In a speech at the Bundestag marking the 80th anniversary of Kristallnacht, also known as the Night of Broken Glass, President Frank-Walter Steinmeier said the violence on November 9, 1938 marked "the incomparable break from civilisation, Germany's fall into barbarism".
Germany must never look away again, if "some try again to speak for the 'real people' and seek to exclude" those who may have a different religion or skin colour, he said.
In a clear reference to a growing far-right movement in Germany, Steinmeier warned against a "new, aggressive nationalism" that "conjures up an idyllic past that never existed".
Steinmeier will later join Chancellor Angela Merkel and Jewish leaders at Germany's biggest synagogue to commemorate one of the country's darkest days.
On November 9, 1938, Nazi thugs murdered at least 90 Jews, torched 1,400 synagogues across Germany and Austria, and destroyed Jewish-owned shops and businesses.
The pretext for the coordinated action was the fatal shooting on November 7, 1938, of a German diplomat in Paris by a Polish Jewish student.
The Nazis rounded up and deported at least 30,000 Jews to concentration camps and made Jews pay "compensation" for the damage caused to property.
Charlotte Knobloch, former president of the Central Council of Jews in Germany, recalled walking through town that day with her father.
"I saw the smouldering synagogue and asked: why aren't the firemen coming?
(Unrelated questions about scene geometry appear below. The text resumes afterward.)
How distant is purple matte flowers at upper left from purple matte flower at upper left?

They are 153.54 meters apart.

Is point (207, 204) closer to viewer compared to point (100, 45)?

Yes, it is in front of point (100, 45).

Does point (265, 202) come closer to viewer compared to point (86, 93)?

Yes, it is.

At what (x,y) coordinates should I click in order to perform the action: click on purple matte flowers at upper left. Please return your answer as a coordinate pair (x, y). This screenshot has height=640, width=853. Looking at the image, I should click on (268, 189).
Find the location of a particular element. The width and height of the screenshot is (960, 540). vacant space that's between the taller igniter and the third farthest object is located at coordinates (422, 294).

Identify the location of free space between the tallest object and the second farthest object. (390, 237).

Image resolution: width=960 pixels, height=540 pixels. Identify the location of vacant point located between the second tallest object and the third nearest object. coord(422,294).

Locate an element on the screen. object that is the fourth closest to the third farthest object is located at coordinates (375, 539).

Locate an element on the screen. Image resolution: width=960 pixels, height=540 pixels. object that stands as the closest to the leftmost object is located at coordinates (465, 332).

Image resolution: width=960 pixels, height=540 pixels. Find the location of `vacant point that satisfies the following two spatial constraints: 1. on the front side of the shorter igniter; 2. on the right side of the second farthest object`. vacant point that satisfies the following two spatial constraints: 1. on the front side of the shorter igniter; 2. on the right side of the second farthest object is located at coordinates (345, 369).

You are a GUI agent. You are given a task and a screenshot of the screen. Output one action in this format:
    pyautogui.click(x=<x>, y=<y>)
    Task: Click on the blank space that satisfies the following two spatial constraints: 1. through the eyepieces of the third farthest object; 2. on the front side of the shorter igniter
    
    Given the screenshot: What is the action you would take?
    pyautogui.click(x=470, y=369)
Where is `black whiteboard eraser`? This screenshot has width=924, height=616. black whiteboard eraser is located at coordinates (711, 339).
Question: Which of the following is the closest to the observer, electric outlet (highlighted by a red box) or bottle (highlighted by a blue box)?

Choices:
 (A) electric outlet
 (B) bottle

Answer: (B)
I got no reply," she told public broadcaster ZDF.
The brutal rampage marked the point at which local persecution of Jews became systematic, culminating in the Holocaust that claimed some six million lives.
- 'Neo-Nazis emboldened' -
In recent years across Germany on November 9, people have knelt to polish "Stolpersteine" (stumbling stones) -- coaster-sized brass plaques embedded in pavements bearing the names of Jewish victims in front of their former homes.
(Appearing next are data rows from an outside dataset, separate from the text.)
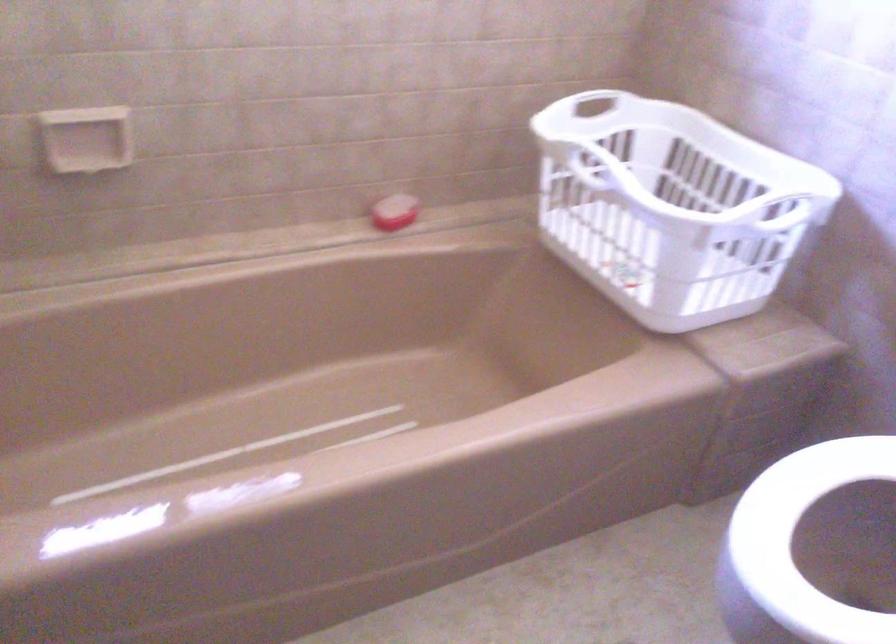
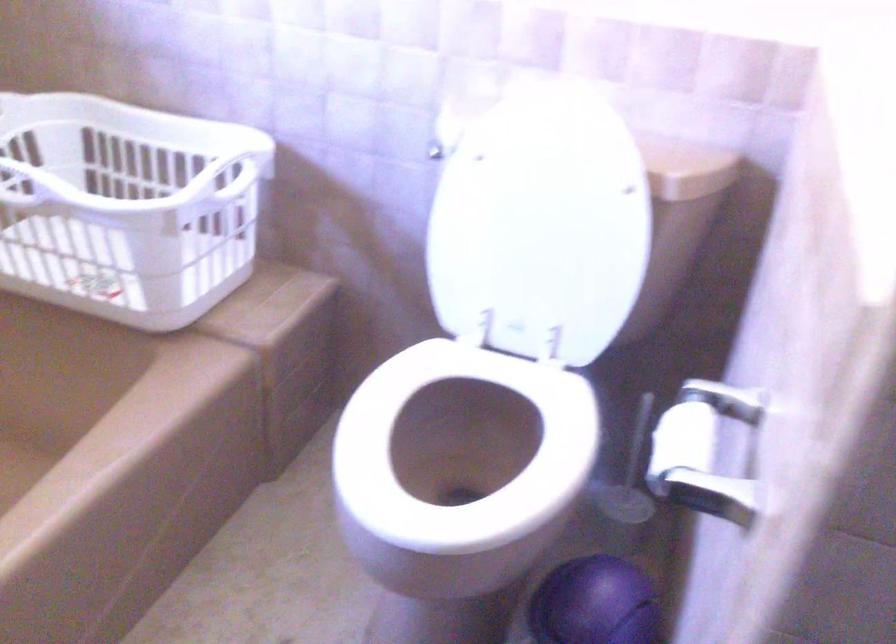
The point at (x=776, y=207) is marked in the first image. Where is the corresponding point in the second image?

(222, 178)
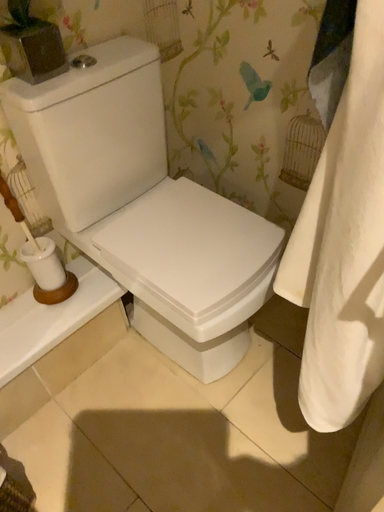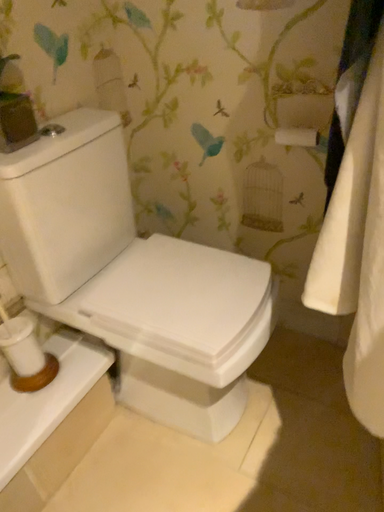
Question: Which way did the camera rotate in the video?

Choices:
 (A) rotated left
 (B) rotated right

Answer: (B)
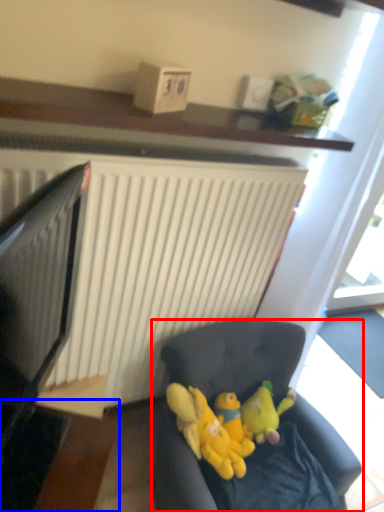
Question: Which object is further to the camera taking this photo, studio couch (highlighted by a red box) or table (highlighted by a blue box)?

Choices:
 (A) studio couch
 (B) table

Answer: (A)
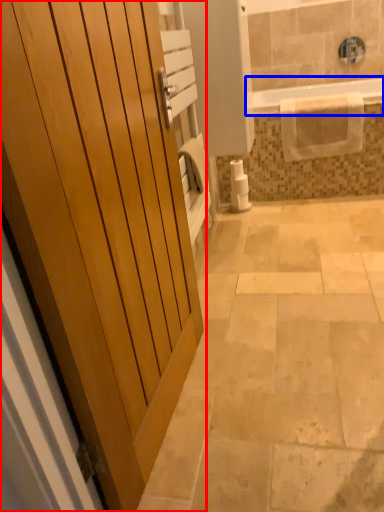
Question: Which of the following is the farthest to the observer, door (highlighted by a red box) or bathtub (highlighted by a blue box)?

Choices:
 (A) door
 (B) bathtub

Answer: (B)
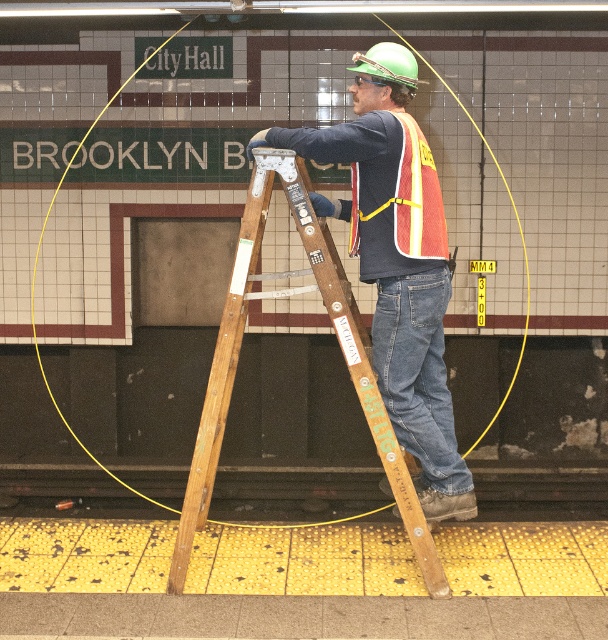
You are a pedestrian at the subway station and want to avoid the wooden ladder at center. Which direction should you move to stay away from it while still being visible to the worker wearing the reflective orange safety vest at center?

The reflective orange safety vest at center is behind the wooden ladder at center. To avoid the ladder while staying visible, move to the front side of the ladder where the worker can see you directly without the ladder obstructing the view.

You are a maintenance worker at the City Hall subway station. You need to reach a point that is further away from you. Which point should you move towards, point 1 at coordinates (x=451, y=493) or point 2 at coordinates (x=395, y=141)?

You should move towards point 1 at coordinates (x=451, y=493) because it is further to the camera, meaning it is further away from your current position.

You are a safety inspector at the subway station. You need to check if the matte orange safety vest at center is properly positioned over the wooden ladder at center. According to the safety guidelines, the vest must be placed above the ladder to avoid tripping hazards. Is the current placement compliant?

The matte orange safety vest at center is located above the wooden ladder at center, so the current placement is compliant with the safety guidelines.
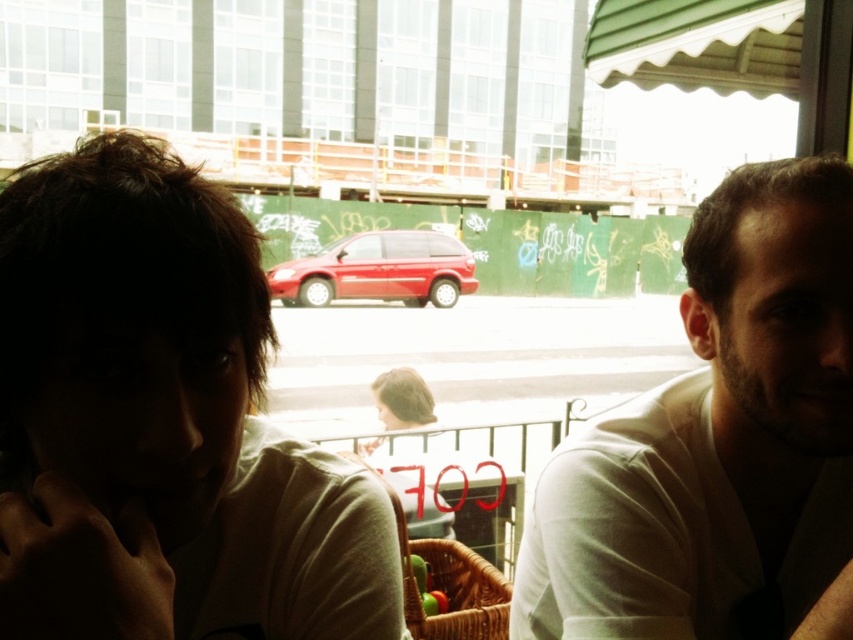
Does matte red van at center have a lesser height compared to blonde hair at center?

In fact, matte red van at center may be taller than blonde hair at center.

Can you confirm if matte red van at center is taller than blonde hair at center?

Yes, matte red van at center is taller than blonde hair at center.

Is point (440, 253) farther from viewer compared to point (383, 376)?

Yes, it is.

Where is `matte red van at center`? The width and height of the screenshot is (853, 640). matte red van at center is located at coordinates (378, 269).

Is white matte shirt at right to the right of matte red van at center from the viewer's perspective?

Yes, white matte shirt at right is to the right of matte red van at center.

Looking at this image, how much distance is there between white matte shirt at right and matte red van at center?

white matte shirt at right and matte red van at center are 14.93 meters apart from each other.

Identify the location of white matte shirt at right. (717, 440).

Between point (781, 513) and point (369, 449), which one is positioned behind?

The point (369, 449) is behind.

Does white matte shirt at right have a larger size compared to blonde hair at center?

Yes.

Does point (820, 372) come in front of point (402, 426)?

Yes, it is in front of point (402, 426).

The width and height of the screenshot is (853, 640). I want to click on white matte shirt at right, so click(x=717, y=440).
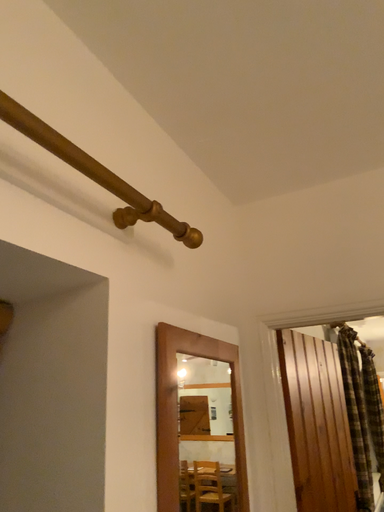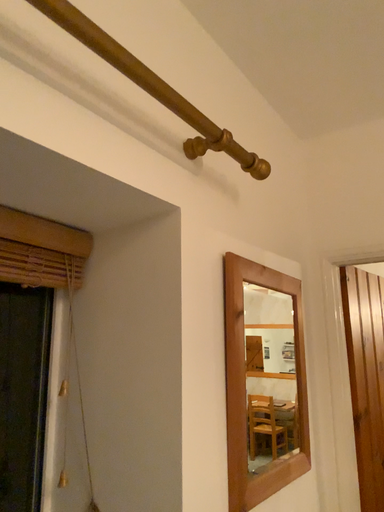
Question: How did the camera likely rotate when shooting the video?

Choices:
 (A) rotated left
 (B) rotated right

Answer: (A)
But in Berlin last year, 16 plaques were dug up and stolen just before the Kristallnacht anniversary, in a sign of growing anti-Semitism.
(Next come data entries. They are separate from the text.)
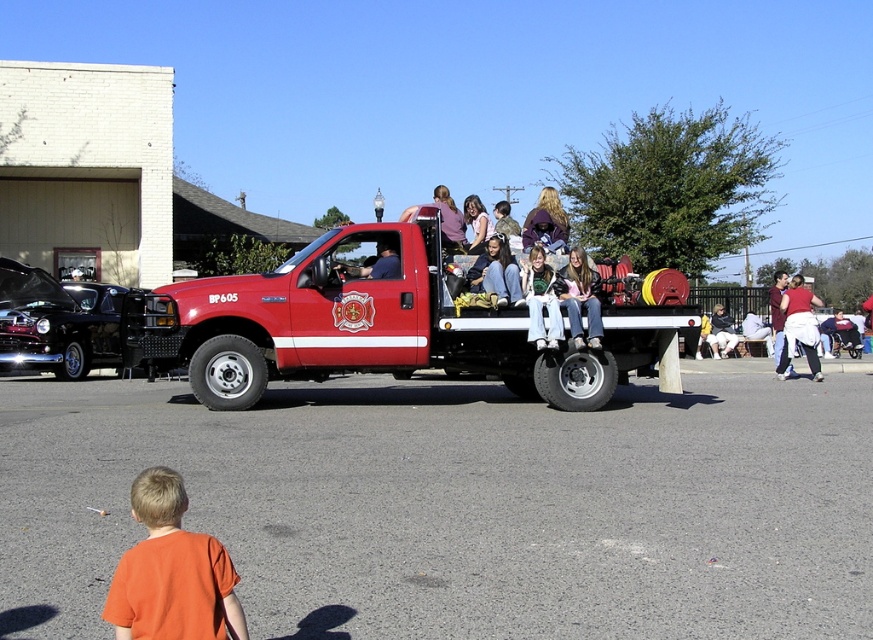
Who is lower down, matte pink shirt at center or matte white shirt at center?

matte white shirt at center is lower down.

Which is in front, point (597, 276) or point (810, 298)?

Point (597, 276)

What do you see at coordinates (581, 298) in the screenshot? I see `matte pink shirt at center` at bounding box center [581, 298].

The image size is (873, 640). I want to click on matte pink shirt at center, so click(x=581, y=298).

Is gray asphalt parking lot at lower center thinner than matte pink shirt at center?

No, gray asphalt parking lot at lower center is not thinner than matte pink shirt at center.

Does point (88, 468) come closer to viewer compared to point (579, 340)?

Yes, it is.

Who is more forward, (399, 557) or (558, 285)?

Point (399, 557) is in front.

What are the coordinates of `gray asphalt parking lot at lower center` in the screenshot? It's located at tap(458, 506).

Does shiny black car at left appear on the right side of matte white shirt at center?

In fact, shiny black car at left is to the left of matte white shirt at center.

Between shiny black car at left and matte white shirt at center, which one is positioned higher?

shiny black car at left is above.

Between point (4, 289) and point (805, 324), which one is positioned in front?

Positioned in front is point (805, 324).

The image size is (873, 640). Identify the location of shiny black car at left. (56, 323).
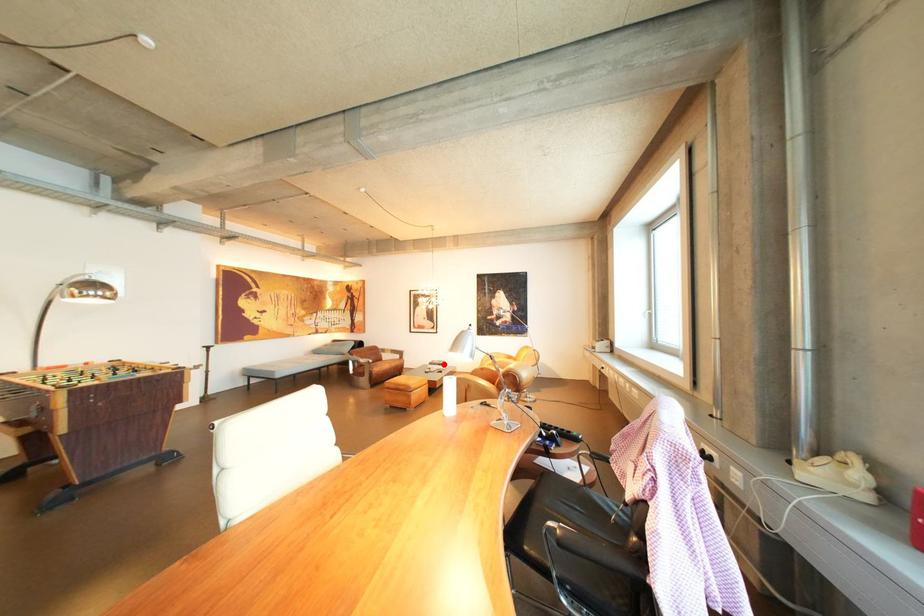
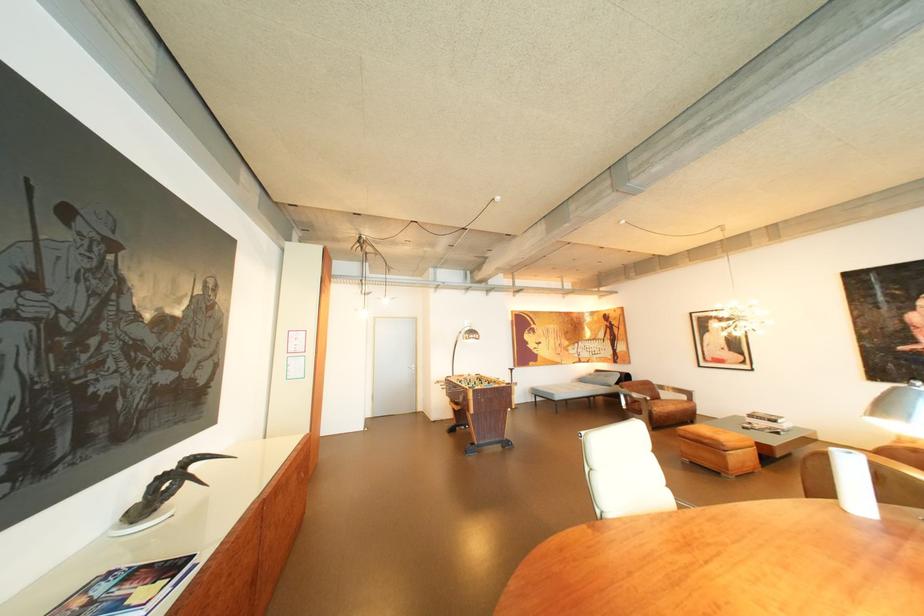
In the second image, find the point that corresponds to the highlighted location in the first image.

(763, 416)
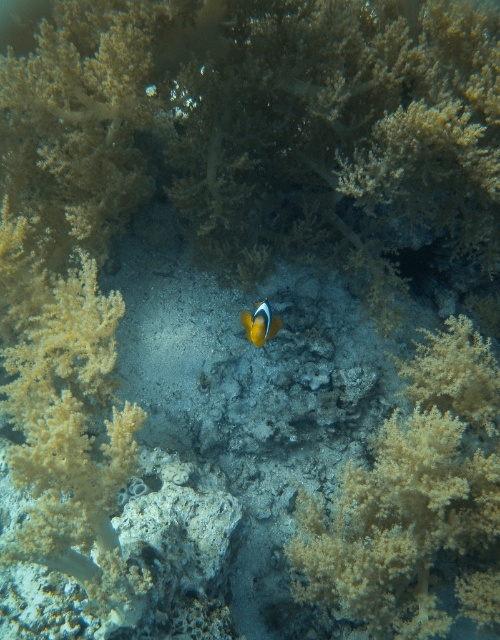
Question: Is soft yellow coral at left closer to the viewer compared to orange matte fish at center?

Choices:
 (A) no
 (B) yes

Answer: (B)

Question: Which point is farther from the camera taking this photo?

Choices:
 (A) (306, 579)
 (B) (276, 332)

Answer: (B)

Question: Is soft yellow coral at left positioned before orange matte fish at center?

Choices:
 (A) no
 (B) yes

Answer: (B)

Question: Which object is the farthest from the orange matte fish at center?

Choices:
 (A) translucent yellow coral at center
 (B) soft yellow coral at left

Answer: (A)

Question: Does soft yellow coral at left appear on the left side of orange matte fish at center?

Choices:
 (A) yes
 (B) no

Answer: (A)

Question: Considering the real-world distances, which object is closest to the soft yellow coral at left?

Choices:
 (A) translucent yellow coral at center
 (B) orange matte fish at center

Answer: (B)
On the 80th anniversary of Kristallnacht, also known in Germany as Reichspogromnacht,far-right militants were also planning a demonstration in Berlin.
Authorities had imposed a ban, but that was later overturned by a court.
"The idea that right-wing extremists are going to march through the government district in the dark, possibly with burning candles, is unbearable," said Berlin's interior minister Andreas Geisel.
"We must not tolerate open right-wing extremism under the cover of freedom of speech."
Ronald Lauder, president of the World Jewish Congress, noted the deteriorating situation across the West.
"It would be impossible to mark this seminal event in Jewish history without noting the frightening climate of anti-Semitism and xenophobia currently spreading across Europe and the United States," he told AFP.
"The far right is gaining power at an alarming speed, and neo-Nazis are feeling emboldened to march in the streets shouting hateful slurs and advocating the most dangerous brands of nationalism and hatred."
- 'Our duty' -
In Germany, the far-right AfD is now the biggest opposition party in parliament, even though its key members have challenged the country's culture of atonement over World War II and the Holocaust.
Across the Atlantic, the United States suffered its worst anti-Semitic attack last month when 11 people were gunned down at a Pittsburgh synagogue.
Felix Klein, Germany's commissioner on fighting anti-Semitism, noted that the situation today differs from that in 1938, as "our democracy today is stable, strong".
"At the same time, these values need to be brought back to the fore, and defended."
"In November 2018 we are not at the precipice of another Kristallnacht," he said, "but it is all of our duty to prevent such atrocities from ever happening again."